Riverkeeper Blog: World Water Day 2017

Riverkeeper Meredith Brown talks about her trip to the Barriere Lake First Nations Reserve on March 22, 2017.

Water is Life. March 22, World Water Day is an international day to encourage us to take action on important and relevant water issues. As your Riverkeeper for the Ottawa River Watershed, I am exposed to numerous issues that impact water quality, biodiversity and community health. In my opinion there is nothing more important than the very fundamental human right to a safe drinking water supply close to home.
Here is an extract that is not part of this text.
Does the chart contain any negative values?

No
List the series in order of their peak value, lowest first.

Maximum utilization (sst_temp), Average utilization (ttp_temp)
First Nations people have the same human rights to adequate water and sanitation as all Canadians, but in practice have been met with numerous challenges to access them. Across Canada today, there are approximately 80 First Nations reserves without access to safe drinking water. Within 300 kilometres of Ottawa, our Anishinaabe neighbours in Kitigan Zibi and Barriere Lake are struggling to provide their people with safe drinking water. Is it complicated? Of course. Can we find solutions? Of course.

On World Water Day, I am spending the day with the Algonquins of Barriere Lake, on their territory in Quebec, about 300 km north of Ottawa. The Algonquins of Barriere Lake are a First Nation who hunt, fish, trap, and harvest on their territory that is 10,000 square kilometers, situated in the headwaters of the Ottawa and Gatineau Rivers.

It will be a day of learning and listening. The Algonquins of Barriere Lake are struggling to exercise their right to “free prior and informed consent” – the principle that a community has the right to give or withhold its consent to proposed projects that may affect the lands they customarily own, occupy or otherwise use. The community is fighting proposed copper mining in their territory that they fear will threaten their drinking water supply and have a negative impact on an already low sturgeon population.
Upon my return I will share my experience with the Algonquins of Barriere Lake and ideas for how we might help them. As they say in Algonquin – ginawaydaganuc – we are all connected. We share the waters that connect and sustain us and we must work together to protect them.